I tried some repair tactics, but it wasn't having it. It was having trouble reading certain parts of the disk. I used the backups I had to determine what files were not in my "full" copy, and I set the software to work on copying as much of that as possible.

Tip two: Pay attention to error messages. When tar would hit a file it couldn't read, it would say it was padding it with zeroes. I wrote down filenames thinking that I might look at them individually later. I gave up after a while; I'd already turned my piece of paper over once. In any case, that error message was important later.

For fun, once the evacuation was done, I reformatted the disk and ran a bad blocks check on it. It came up clean. Clean? Yes, clean. I checked again. I did a destructive check. Burned to the ground, it rose from the ashes.
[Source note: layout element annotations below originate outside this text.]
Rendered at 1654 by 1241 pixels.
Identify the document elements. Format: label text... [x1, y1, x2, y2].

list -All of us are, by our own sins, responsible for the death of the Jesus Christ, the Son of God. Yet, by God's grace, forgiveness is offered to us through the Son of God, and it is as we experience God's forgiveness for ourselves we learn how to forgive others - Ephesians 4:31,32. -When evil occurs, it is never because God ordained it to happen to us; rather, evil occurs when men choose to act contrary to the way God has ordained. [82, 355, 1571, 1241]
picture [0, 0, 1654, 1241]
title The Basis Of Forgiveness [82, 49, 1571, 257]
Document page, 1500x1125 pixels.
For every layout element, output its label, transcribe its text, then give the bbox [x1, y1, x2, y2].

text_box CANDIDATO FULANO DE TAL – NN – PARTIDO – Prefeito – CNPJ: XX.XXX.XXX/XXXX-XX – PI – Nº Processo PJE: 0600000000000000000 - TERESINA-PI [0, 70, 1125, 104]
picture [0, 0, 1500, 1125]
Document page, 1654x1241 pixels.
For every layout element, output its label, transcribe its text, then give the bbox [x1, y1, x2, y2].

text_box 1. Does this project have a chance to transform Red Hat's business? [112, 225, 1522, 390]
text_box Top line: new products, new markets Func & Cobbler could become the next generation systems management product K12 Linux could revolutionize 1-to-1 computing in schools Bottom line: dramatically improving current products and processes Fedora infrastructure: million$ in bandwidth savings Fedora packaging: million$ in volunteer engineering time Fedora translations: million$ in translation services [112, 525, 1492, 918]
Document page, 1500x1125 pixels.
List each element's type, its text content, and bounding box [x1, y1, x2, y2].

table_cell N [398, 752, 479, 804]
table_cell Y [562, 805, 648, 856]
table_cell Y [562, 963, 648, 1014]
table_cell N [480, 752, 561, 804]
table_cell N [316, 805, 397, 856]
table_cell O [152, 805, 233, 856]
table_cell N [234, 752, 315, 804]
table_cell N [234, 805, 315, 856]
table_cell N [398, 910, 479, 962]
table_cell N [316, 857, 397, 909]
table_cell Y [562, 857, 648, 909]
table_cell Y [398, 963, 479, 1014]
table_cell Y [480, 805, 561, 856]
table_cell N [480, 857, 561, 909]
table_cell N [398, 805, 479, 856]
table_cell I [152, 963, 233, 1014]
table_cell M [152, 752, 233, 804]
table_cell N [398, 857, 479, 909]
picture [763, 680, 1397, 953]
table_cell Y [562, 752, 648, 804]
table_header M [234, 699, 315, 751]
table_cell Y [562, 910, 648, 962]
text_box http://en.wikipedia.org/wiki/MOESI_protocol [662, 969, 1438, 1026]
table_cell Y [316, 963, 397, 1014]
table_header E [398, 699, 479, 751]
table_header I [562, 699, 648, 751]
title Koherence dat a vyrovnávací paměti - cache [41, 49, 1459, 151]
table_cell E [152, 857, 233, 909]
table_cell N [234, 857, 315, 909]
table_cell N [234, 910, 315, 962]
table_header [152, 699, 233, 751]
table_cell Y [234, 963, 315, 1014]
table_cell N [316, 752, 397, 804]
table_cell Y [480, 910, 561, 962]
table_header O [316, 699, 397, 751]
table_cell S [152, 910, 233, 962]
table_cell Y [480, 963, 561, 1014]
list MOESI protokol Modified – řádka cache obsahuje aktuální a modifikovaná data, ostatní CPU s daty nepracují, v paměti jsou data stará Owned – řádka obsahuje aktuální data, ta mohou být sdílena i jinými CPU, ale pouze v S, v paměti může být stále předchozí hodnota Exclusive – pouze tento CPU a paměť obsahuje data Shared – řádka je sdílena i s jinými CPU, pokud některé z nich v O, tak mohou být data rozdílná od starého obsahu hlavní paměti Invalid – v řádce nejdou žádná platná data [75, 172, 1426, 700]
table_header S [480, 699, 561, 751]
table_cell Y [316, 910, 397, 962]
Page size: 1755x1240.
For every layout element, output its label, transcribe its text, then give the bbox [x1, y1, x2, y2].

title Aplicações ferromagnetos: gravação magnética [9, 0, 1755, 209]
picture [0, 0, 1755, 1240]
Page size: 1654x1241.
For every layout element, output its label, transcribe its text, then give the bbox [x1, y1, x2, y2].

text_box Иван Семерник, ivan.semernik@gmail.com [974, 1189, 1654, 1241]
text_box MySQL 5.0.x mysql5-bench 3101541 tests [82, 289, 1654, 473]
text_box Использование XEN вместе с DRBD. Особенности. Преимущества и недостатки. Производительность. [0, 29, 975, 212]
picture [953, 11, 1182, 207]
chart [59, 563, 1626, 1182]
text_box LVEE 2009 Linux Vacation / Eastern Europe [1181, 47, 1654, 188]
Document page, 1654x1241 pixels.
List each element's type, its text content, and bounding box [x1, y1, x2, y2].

I figured this might be a good time to reformat the other drive also. I'd put them under ext3 ages ago, when I was still suspicious of this whole "journaling" thing, and I wanted an easy way back to my tried-and-true ext2. It turns out, ext3 doesn't always perform as well as the alternatives.

Tip three: Trust, but verify. To copy the data from the good drive to the suspiciously born-again drive, I did this:

tar -cf - /good-drive | gpg -z 0 -so /bad-drive/good-drive.tar.gpg

This means the resulting archive was signed, but with no compression and no encryption. Turning off compression probably helped it go a little faster. What I really wanted was a way to get a good checksum of the file without having to reread it. In retrospect, I could have done this:

tar -cf - /good-drive | tee /bad-drive/good-drive.tar | sha1sum - > /good-drive/sha1

In any case, once the good drive's data were all on the suspicious drive, and signed, I did a verify with GnuPG something like four times, and it always came up valid. Each one took about four hours.

Note that since the failure last week, that drive has been working almost constantly.

Satisfied that my copy of the good drive could be read reliably off the suspicious drive, I reformatted the good drive and then restored its contents.

When it came time to restore those non-essential files I'd copied, I noticed that tar would extract right up to a file that had a problem and then halt. It was still reading the archive, but it didn't extract anything. That list of bad files came in handy; I could tell immediately that it was a bad file that it hit before failure.

I had a look at the documentation for some option that might say "keep working even if you hit a bump." It turns out the '-i' option does this. Actually, it ignores a block of zeroes that normally indicate the end of the archive, y'know, like the zeroes that tar wrote there in the first place when it encountered a truncated input file.

Since I had no place of my own to put all this data, I relied on my wife's new Mac PowerBook running OS X. It was really handy to use netcat for the restore.

Tip four: When using someone else's computer, be nice. Any time I ran anything over there, I'd 'nice -19' the thing. I couldn't help but notice that her Microsoft programs were taking 10% of the processor even when idle, but I deferred to them anyway. It's not my computer.

Tip five: Keep more than the most recent backups. The drive probably failed days before I noticed it. I may be able to consult those earlier backups to find problems that aren't obvious right away.

I'm still not sure what all I've lost, but I'm sure that it's nothing important or irreplaceable, and I'm sure I can find out what it is. I'm not sure the suspicious drive will continue to work, but I know better than to trust it with anything important. All in all, this lousy failing hard drive experience has been the best I can recall.